Un critique en avance sur son temps
Mais, hélas ! il y a des époques où être sage, c’est être fou. Et Barbey d’Aurevilly fut ce fou-là. Tandis que la littérature romantique mettait sens dessus dessous les notions du bien et du mal, du beau et du laid, mendiant pour le désordre et l’anarchie dans les sentiments et dans la conduite, pour le laisser aller et la sauvagerie dans l’art, les palmes jusque-là dévolues aux triomphes de la discipline et de la règle et ne les obtenant que trop de la badauderie et de l’ahurissement publics, l’auteur des Œuvres et les Hommes s’obstinait à imprimer sur la figure (sur la mauvaise figure) des choses, à coups non de trique, mais de cravache (de sa cravache armoriée) leurs vrais et vieux noms en langue française. – Tandis que les arts littéraires, tombant dans un matérialisme byzantin, s’abaissaient, pour le choix des sujets, au niveau des âmes les plus pauvres et cherchaient leur unique fin dans des réussites toutes matérielles de la diction (l’art pour l’art !), cet étincelant artiste professait que la grandeur et la vérité des idées, la noblesse des sentiments sont l’âme même de la beauté. – Tandis que la critique, sous prétexte d’intelligence et de pénétration universelle, s’honorait d’une renonciation systématique à juger qui n’est que le pédantisme de l’insensibilité et de l’impuissance, il affirmait que la pensée qui ne juge pas et ne conclut pas n’est qu’une larve informe de pensée. – Tandis que l’histoire, appesantie par le fatalisme des philosophies allemandes, livrait de plus en plus ses opinions à la remorque des événements, il soutenait, en même temps que le pouvoir qu’a toujours une énergie humaine habile et appliquée au bon endroit de changer le cours des faits, le droit de la pensée et de la conscience à qualifier et à mépriser, s’il est méprisable, le fait accompli.
Par l’ensemble de ces opinions, que nous songeons non pas à énumérer, mais à caractériser, Barbey d’Aurevilly put bien, en son temps, se faire classer, lui aussi, parmi ces « prophètes du passé » qu’il admirait.
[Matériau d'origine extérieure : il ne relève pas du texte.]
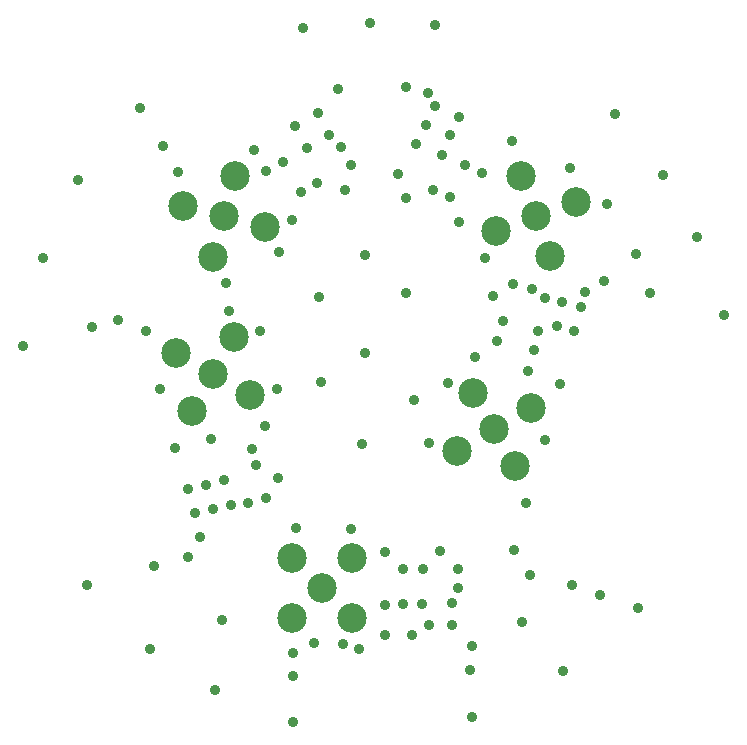
<source format=gbs>
G04 Layer_Color=16711935*
%FSLAX25Y25*%
%MOIN*%
G70*
G01*
G75*
%ADD51C,0.09855*%
%ADD52C,0.03500*%
D51*
X40082Y-17454D02*
D03*
X27834Y-24525D02*
D03*
X47153Y-29701D02*
D03*
X52329Y-10383D02*
D03*
X33011Y-5206D02*
D03*
X-7143Y-60379D02*
D03*
Y-80379D02*
D03*
X-27143D02*
D03*
Y-60379D02*
D03*
X-17143Y-70380D02*
D03*
X-53655Y924D02*
D03*
X-46584Y13171D02*
D03*
X-65902Y7994D02*
D03*
X-60726Y-11324D02*
D03*
X-41407Y-6148D02*
D03*
X-53560Y39840D02*
D03*
X-63560Y57160D02*
D03*
X-46240Y67160D02*
D03*
X-36240Y49840D02*
D03*
X-49900Y53500D02*
D03*
X54000Y53600D02*
D03*
X58837Y40311D02*
D03*
X67289Y58437D02*
D03*
X49163Y66889D02*
D03*
X40711Y48763D02*
D03*
D52*
X26200Y-75400D02*
D03*
X-53700Y-44100D02*
D03*
X-56000Y-36000D02*
D03*
X25400Y80700D02*
D03*
X17400Y84000D02*
D03*
X33800Y6600D02*
D03*
X61100Y17000D02*
D03*
X57000Y26300D02*
D03*
X62900Y24900D02*
D03*
X18069Y94554D02*
D03*
X-4957Y-90551D02*
D03*
X-23700Y116400D02*
D03*
X20500Y117400D02*
D03*
X-1300Y118100D02*
D03*
X-11900Y96000D02*
D03*
X10700Y96500D02*
D03*
X80500Y87500D02*
D03*
X116800Y20800D02*
D03*
X96300Y67200D02*
D03*
X107900Y46700D02*
D03*
X92000Y28100D02*
D03*
X76700Y32100D02*
D03*
X70400Y28200D02*
D03*
X87400Y41100D02*
D03*
X77800Y57800D02*
D03*
X65400Y69700D02*
D03*
X46200Y78500D02*
D03*
X28500Y86800D02*
D03*
X22700Y74100D02*
D03*
X14100Y77600D02*
D03*
X20400Y90200D02*
D03*
X8200Y67600D02*
D03*
X10900Y59800D02*
D03*
X19600Y62200D02*
D03*
X25500Y60000D02*
D03*
X28400Y51700D02*
D03*
X36200Y68000D02*
D03*
X30500Y70600D02*
D03*
X69000Y23300D02*
D03*
X66900Y15400D02*
D03*
X52600Y29200D02*
D03*
X46300Y30900D02*
D03*
X39600Y27100D02*
D03*
X43000Y18600D02*
D03*
X41200Y11900D02*
D03*
X54800Y15200D02*
D03*
X53300Y8900D02*
D03*
X51400Y2000D02*
D03*
X62200Y-2400D02*
D03*
X57100Y-21100D02*
D03*
X50900Y-42100D02*
D03*
X46800Y-57700D02*
D03*
X52100Y-66100D02*
D03*
X88200Y-76900D02*
D03*
X63000Y-98100D02*
D03*
X32800Y-113400D02*
D03*
X32700Y-89700D02*
D03*
X26100Y-82700D02*
D03*
X28000Y-70300D02*
D03*
Y-64100D02*
D03*
X22200Y-58100D02*
D03*
X16300Y-64100D02*
D03*
X9700Y-63900D02*
D03*
X3700Y-58500D02*
D03*
X16100Y-75800D02*
D03*
X18300Y-82800D02*
D03*
X9800Y-75800D02*
D03*
X3900Y-75900D02*
D03*
X12600Y-85900D02*
D03*
X3700D02*
D03*
X-10400Y-88900D02*
D03*
X-20000Y-88800D02*
D03*
X-27000Y-91900D02*
D03*
X-50500Y-81000D02*
D03*
X-73400Y-63000D02*
D03*
X-27000Y-115000D02*
D03*
X-26800Y-99800D02*
D03*
X32200Y-97600D02*
D03*
X75400Y-72700D02*
D03*
X-53000Y-104400D02*
D03*
X-74700Y-90700D02*
D03*
X-95500Y-69500D02*
D03*
X-62000Y-60100D02*
D03*
X-57800Y-53200D02*
D03*
X-59600Y-45400D02*
D03*
X-62000Y-37400D02*
D03*
X-47500Y-42700D02*
D03*
X-49900Y-34400D02*
D03*
X-41900Y-42000D02*
D03*
X-35800Y-40500D02*
D03*
X-31800Y-33700D02*
D03*
X-39100Y-29500D02*
D03*
X-40600Y-23900D02*
D03*
X-36100Y-16400D02*
D03*
X-54100Y-20800D02*
D03*
X-66300Y-23700D02*
D03*
X-71100Y-4000D02*
D03*
X-75800Y15300D02*
D03*
X-85400Y19100D02*
D03*
X-93900Y16700D02*
D03*
X-116900Y10200D02*
D03*
X-110400Y39800D02*
D03*
X-98700Y65500D02*
D03*
X-78000Y89600D02*
D03*
X-70100Y77000D02*
D03*
X-65200Y68200D02*
D03*
X-39900Y75600D02*
D03*
X-26400Y83600D02*
D03*
X-18700Y87900D02*
D03*
X-14800Y80800D02*
D03*
X-22400Y76400D02*
D03*
X-18800Y64500D02*
D03*
X-30200Y71700D02*
D03*
X-24400Y61800D02*
D03*
X-35800Y68600D02*
D03*
X-10900Y76600D02*
D03*
X-7500Y70700D02*
D03*
X-9700Y62200D02*
D03*
X-27200Y52400D02*
D03*
X66000Y-69400D02*
D03*
X49300Y-81700D02*
D03*
X-31700Y41800D02*
D03*
X-49100Y31200D02*
D03*
X-48400Y22100D02*
D03*
X-38000Y15400D02*
D03*
X37100Y39700D02*
D03*
X24600Y-2100D02*
D03*
X18500Y-22000D02*
D03*
X-7500Y-50600D02*
D03*
X-26000Y-50400D02*
D03*
X-32100Y-3900D02*
D03*
X-18300Y26700D02*
D03*
X10900Y27900D02*
D03*
X-2900Y40500D02*
D03*
X-3000Y8100D02*
D03*
X-17500Y-1600D02*
D03*
X13500Y-7700D02*
D03*
X-3800Y-22300D02*
D03*
M02*

</source>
Mais entre les idées alors triomphantes qu’il a combattues en beau risque-tout et jusqu’au cœur desquelles il a souvent fait pénétrer le fer rouge, il en est un grand nombre sur lesquelles commencent à se laisser voir d’affreuses rides. Son œuvre se rajeunit de leur décrépitude et l’on entend s’en élever le cantique de leur mort. Pour orienter le lecteur qui l’ignore, nous nous sommes placé sur le front avancé de sa doctrine. Car toutes ces positions polémiques se rattachent, comme les rayons au centre, à une philosophie et aussi à une foi. Ce n’est pas le lieu de remonter jusqu’à ce haut foyer des principes. Mais on conçoit bien que les traits sous lesquels nous le représentons ne sauraient appartenir, sous peine d’inconséquence, qu’à un esprit qui a pris parti sur les questions les plus générales qui se posent à l’intelligence de l’homme. À la santé mentale, au jugement droit et perçant qu’il tenait de sa bonne race, il avait ajouté le fruit d’études philosophiques incomplètes, mais très fortes en certaines parties. Il aimait juger les systèmes des philosophes, et il s’est montré terrible pour les métaphysiciens allemands. Mais si on put lui reprocher d’user avec eux d’une justice foudroyante et sommaire, il pourrait, lui, demander maintenant avec orgueil ce qu’a donné à la balance du grand juge, le Temps, la liquidation de ces rêveries accablantes et fameuses.
Devancer le temps (et sur combien de points ne découvrira-t-on pas qu’il le devançait !) voilà le grand signe de l’autorité chez le critique. Et c’est sur ce trait superbe : l’autorité, qui demeure le trait dominant de sa physionomie, que j’arrêterai cette trop rapide et très humble esquisse.